**WHAT THE EXERCISE ASKS**
How many lines in the records below contain the string "Test"? Answer with the number alone.

**ENTRIES SUPPLIED**
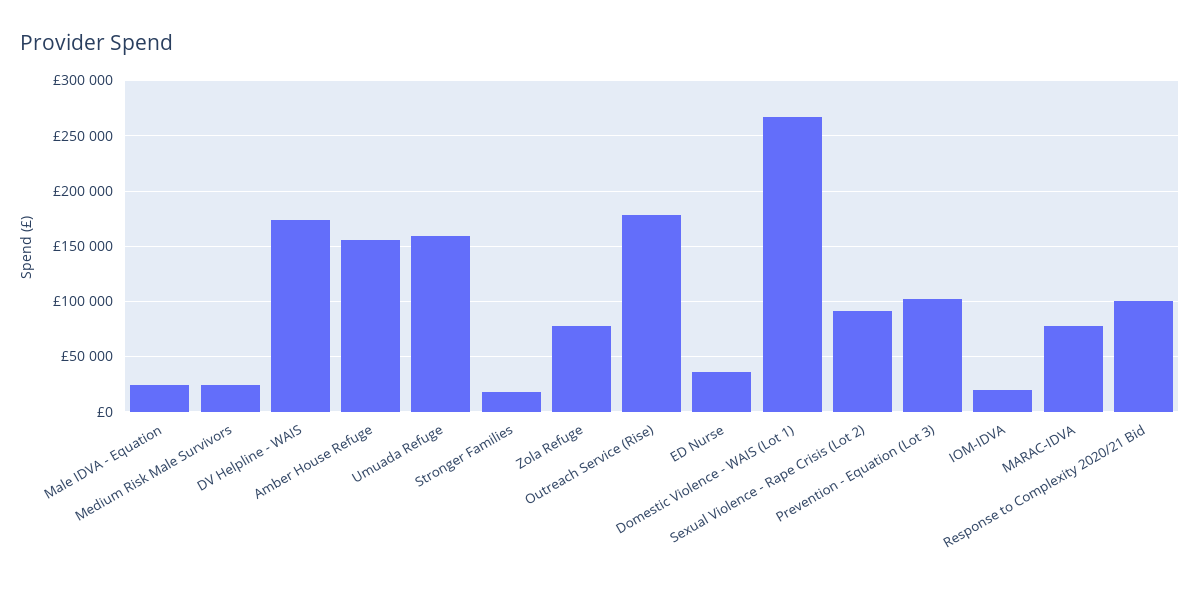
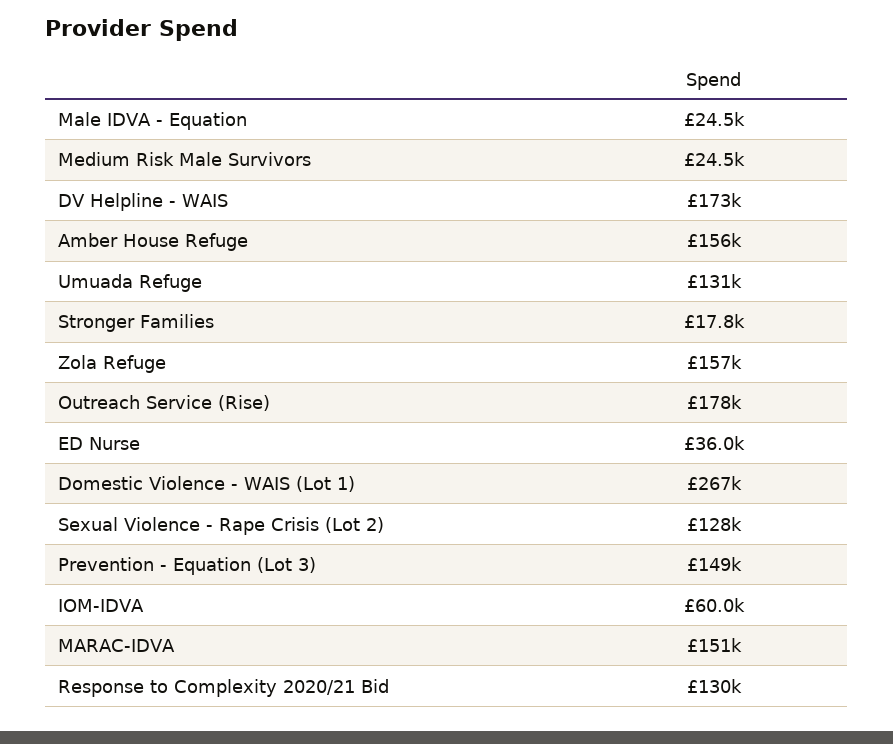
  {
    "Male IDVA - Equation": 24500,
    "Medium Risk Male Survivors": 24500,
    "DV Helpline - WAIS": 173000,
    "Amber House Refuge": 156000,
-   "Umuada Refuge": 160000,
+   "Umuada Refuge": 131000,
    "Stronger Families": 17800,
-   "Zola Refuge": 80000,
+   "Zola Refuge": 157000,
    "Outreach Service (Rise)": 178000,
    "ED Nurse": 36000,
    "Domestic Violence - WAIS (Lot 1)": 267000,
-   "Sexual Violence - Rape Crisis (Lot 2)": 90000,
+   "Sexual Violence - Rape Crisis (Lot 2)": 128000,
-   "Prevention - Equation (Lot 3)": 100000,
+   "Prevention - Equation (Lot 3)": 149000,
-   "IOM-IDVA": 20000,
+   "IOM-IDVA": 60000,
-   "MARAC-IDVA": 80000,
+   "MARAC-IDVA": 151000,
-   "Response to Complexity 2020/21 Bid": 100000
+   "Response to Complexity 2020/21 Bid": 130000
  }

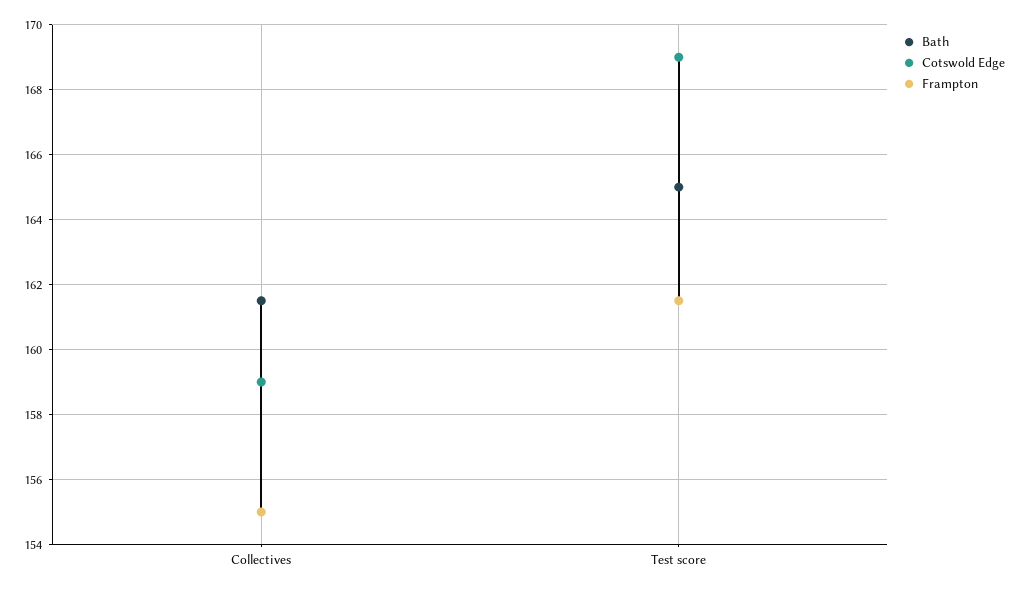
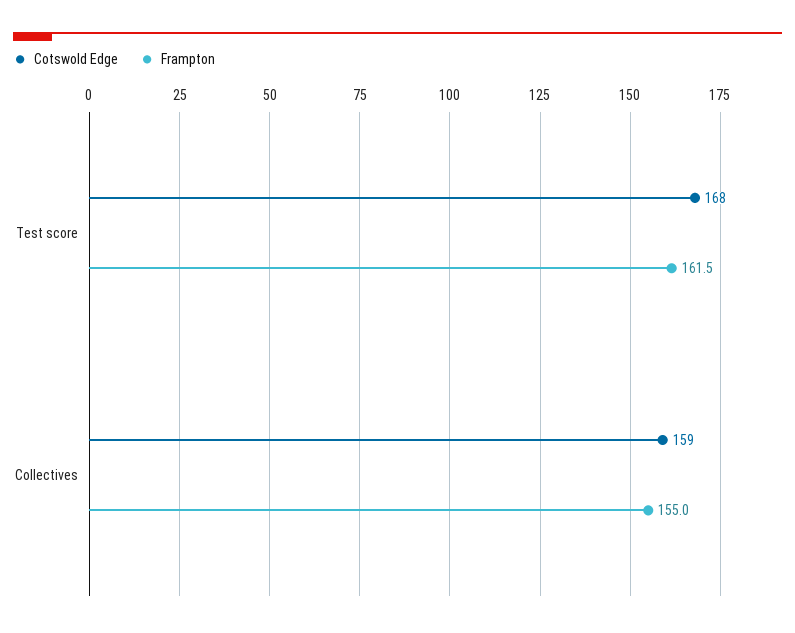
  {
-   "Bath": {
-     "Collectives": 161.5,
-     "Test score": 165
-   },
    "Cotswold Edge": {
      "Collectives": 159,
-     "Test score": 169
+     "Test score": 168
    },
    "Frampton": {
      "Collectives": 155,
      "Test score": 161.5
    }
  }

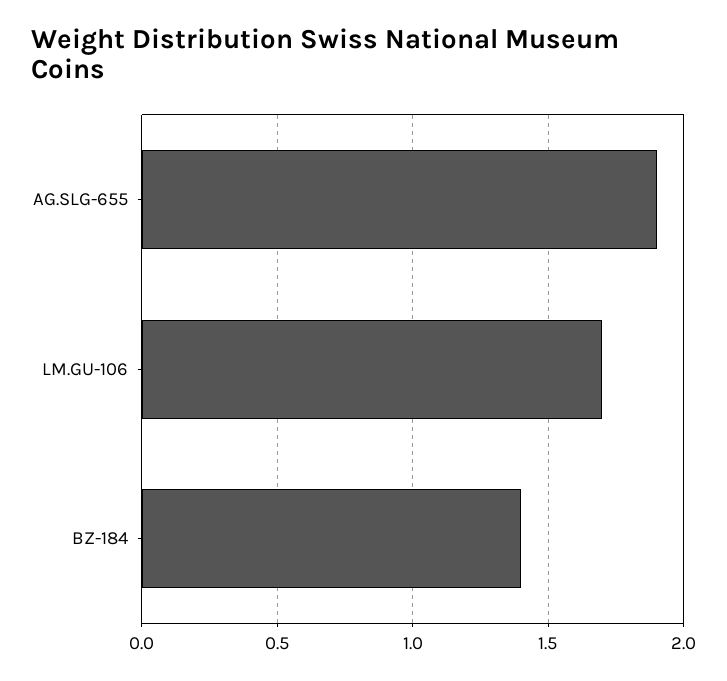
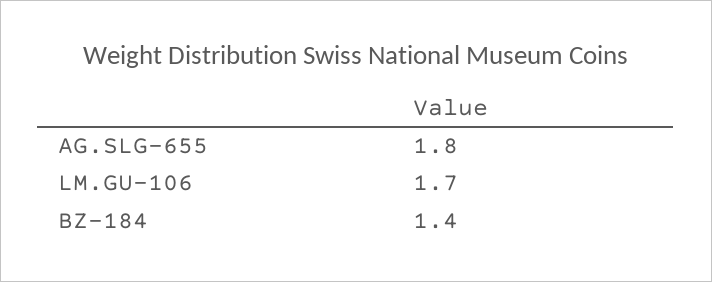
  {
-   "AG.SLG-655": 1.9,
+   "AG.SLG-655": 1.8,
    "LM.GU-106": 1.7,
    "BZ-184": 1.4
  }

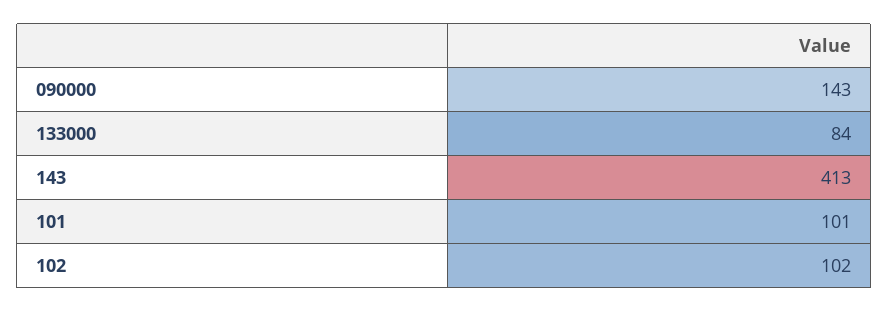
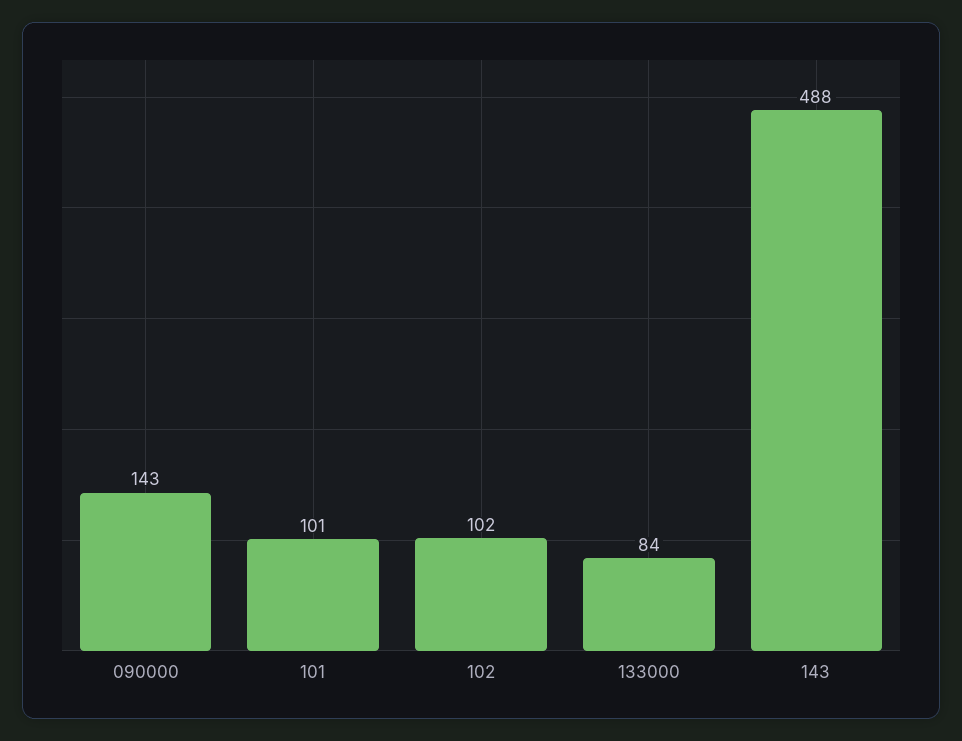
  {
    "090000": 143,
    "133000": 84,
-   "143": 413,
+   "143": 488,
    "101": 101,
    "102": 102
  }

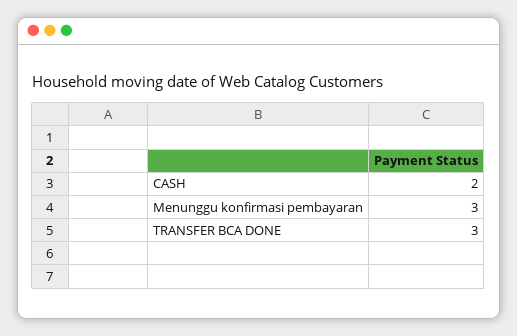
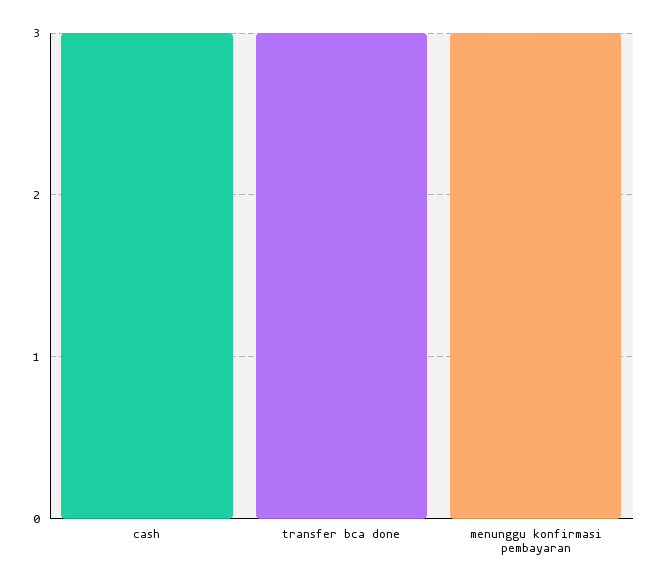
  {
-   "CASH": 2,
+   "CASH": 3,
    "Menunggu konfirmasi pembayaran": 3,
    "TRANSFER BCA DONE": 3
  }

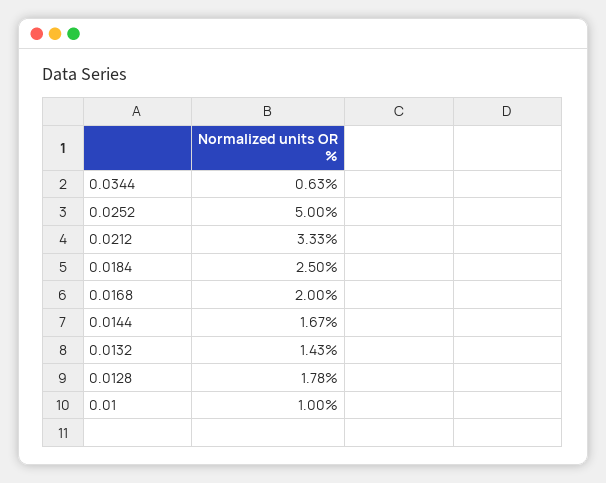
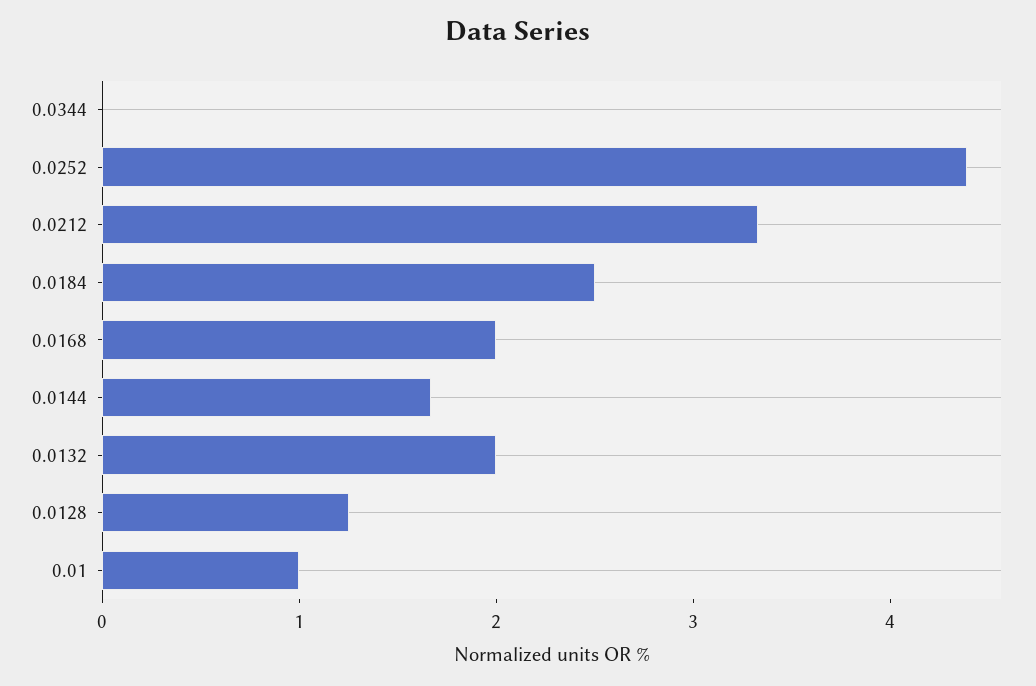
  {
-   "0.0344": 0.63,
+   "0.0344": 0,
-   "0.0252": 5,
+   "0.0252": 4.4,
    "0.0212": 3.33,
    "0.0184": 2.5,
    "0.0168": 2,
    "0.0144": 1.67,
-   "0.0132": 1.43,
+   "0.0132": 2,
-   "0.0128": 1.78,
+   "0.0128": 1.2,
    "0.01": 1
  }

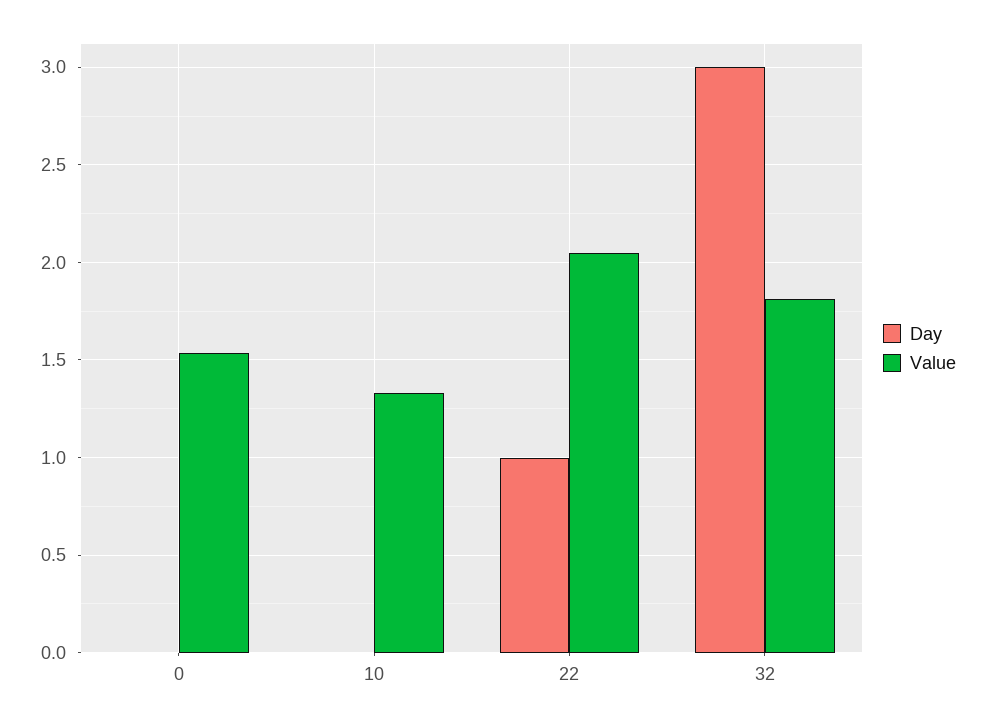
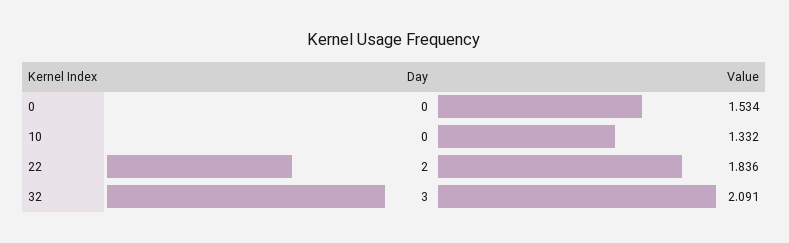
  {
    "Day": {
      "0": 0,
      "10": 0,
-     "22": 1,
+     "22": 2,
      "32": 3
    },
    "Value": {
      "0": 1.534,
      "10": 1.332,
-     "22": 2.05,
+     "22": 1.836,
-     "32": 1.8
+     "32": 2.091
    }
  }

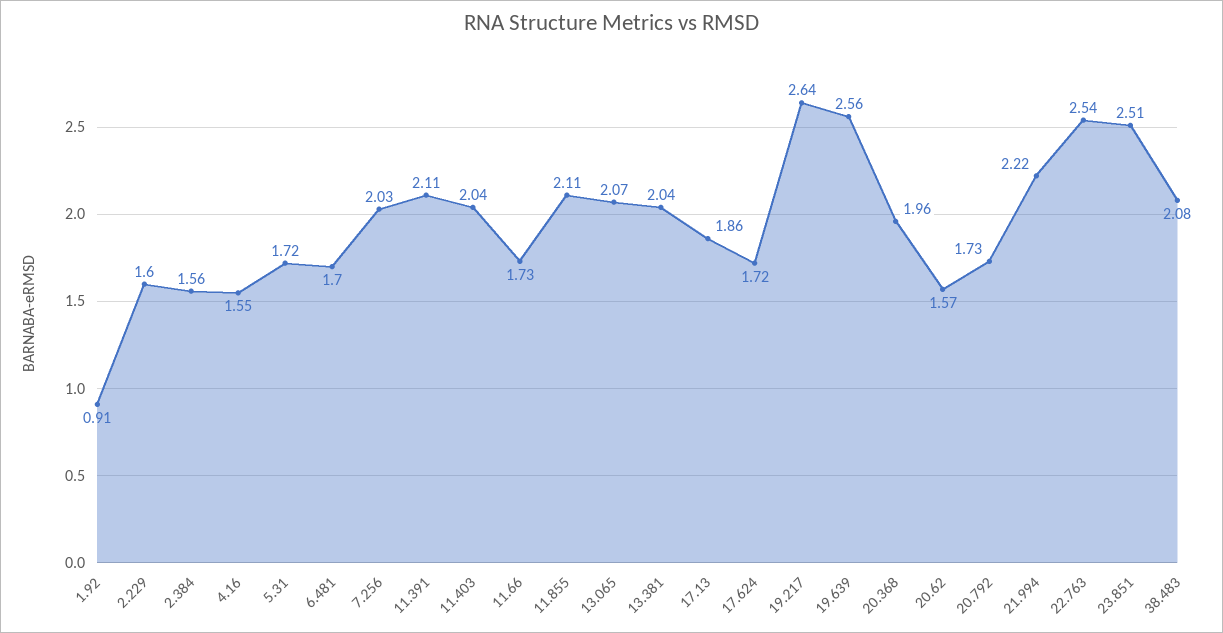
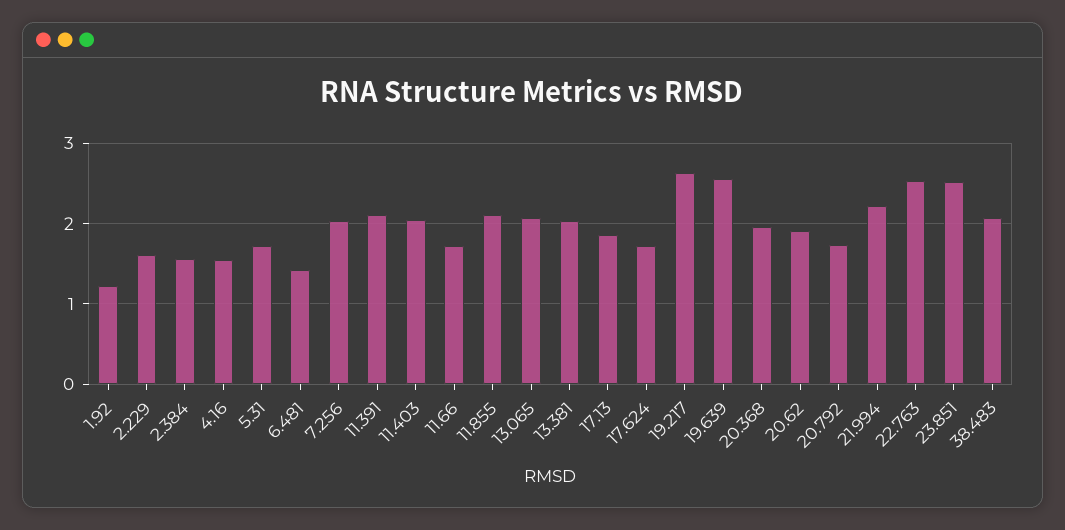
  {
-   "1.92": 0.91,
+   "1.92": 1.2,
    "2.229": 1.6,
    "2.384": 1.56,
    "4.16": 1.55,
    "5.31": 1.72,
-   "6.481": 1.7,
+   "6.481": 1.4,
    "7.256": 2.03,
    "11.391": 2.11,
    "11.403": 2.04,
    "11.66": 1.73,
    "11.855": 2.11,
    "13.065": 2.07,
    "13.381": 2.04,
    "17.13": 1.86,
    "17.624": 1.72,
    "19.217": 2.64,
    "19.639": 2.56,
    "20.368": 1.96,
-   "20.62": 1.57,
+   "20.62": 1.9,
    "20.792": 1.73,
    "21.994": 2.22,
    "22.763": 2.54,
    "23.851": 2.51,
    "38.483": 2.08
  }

**TASK SOLUTION**
4